MORE than two-thirds of the United Nations security council’s members demanded on Monday that the Taliban rescind all policies and decrees oppressing and discriminating against women and girls.
The UN said the Taliban must end attacks including its ban on girls receiving education above Year 6 and women’s right to work and move around freely.
A statement by 11 of the 15 council members condemned the Taliban’s oppression of women and girls since they took power in August 2021, and again insisted on their equal participation in public, political, economic, cultural and social life — especially at all decision-making levels seeking to advance international engagement with Afghanistan’s de facto rulers.

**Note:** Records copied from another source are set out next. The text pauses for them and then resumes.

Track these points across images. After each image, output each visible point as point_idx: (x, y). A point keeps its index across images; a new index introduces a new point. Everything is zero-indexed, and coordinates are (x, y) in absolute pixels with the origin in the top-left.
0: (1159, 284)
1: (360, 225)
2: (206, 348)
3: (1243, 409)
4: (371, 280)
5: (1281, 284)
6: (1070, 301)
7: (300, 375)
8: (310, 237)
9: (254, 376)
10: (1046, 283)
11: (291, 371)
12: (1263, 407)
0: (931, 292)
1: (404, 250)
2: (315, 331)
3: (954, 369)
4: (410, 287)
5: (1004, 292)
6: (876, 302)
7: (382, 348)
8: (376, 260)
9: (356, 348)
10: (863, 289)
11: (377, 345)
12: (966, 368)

Guyana’s UN ambassador Carolyn Rodrigues-Birkett read the statement, surrounded by ambassadors of the 10 other countries, before a closed council meeting on UN secretary-general Antonio Guterres’s conference with more than 25 envoys to Afghanistan in Qatar’s capital, Doha, last week.
The 11 council nations supporting the statement were Ecuador, France, Guyana, Japan, Malta, Sierra Leone, Slovenia, South Korea, Switzerland, Britain and the United States.
Russia, China, Mozambique and Algeria did not sign.
Each of the countries that declined to sign has traditionally objected to the UN interfering in the internal affairs of other countries.
Afghan civil society representatives, including women, participated in the Doha meeting.
The Taliban refused to attend, its foreign ministry saying in a statement that its participation would be “beneficial” only if it was the sole and official representative for the country at the talks.
The Taliban have not been recognised by any country, and the UN envoy for Afghanistan last year warned them that international recognition as the country’s legitimate government will remain “nearly impossible” unless they lift the restrictions on women.